# Excerpted passage:
↓
# An editorial board discusses fMRI analysis and “false-positive psychology”

**Update 1/3/2012:** I have seen a few incoming links describing the *Psych Science* email discussion as “leaked” or “made public.” For the record, the discussion was forwarded to me from someone who got it from a professional listserv, so it was already out in the open and circulating before I posted it here. Considering that it was carefully redacted and compiled for circulation by the incoming editor-in-chief, I don’t think “leaked” is a correct term at all (and “made public” happened before I got it).

***

I recently got my hands on an email discussion among the *Psychological Science* editorial board. The discussion is about whether or how to implement recommendations by Poldrack et al. (2008) and Simmons, Nelson, and Simonsohn (2011) for research methods and reporting. The discussion is well worth reading and appears to be in circulation already, so I am posting it here for a wider audience. (All names except the senior editor, John Jonides, and Eric Eich who compiled the discussion, were redacted by Eich; commenters are instead numbered.)
↑
# Stored data:
↓
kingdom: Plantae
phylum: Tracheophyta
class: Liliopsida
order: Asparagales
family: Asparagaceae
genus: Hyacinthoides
↑
# Brief:
In the post about the Psychological Science editorial board discussion, who compiled the email discussion?

# Task answer:
Eric Eich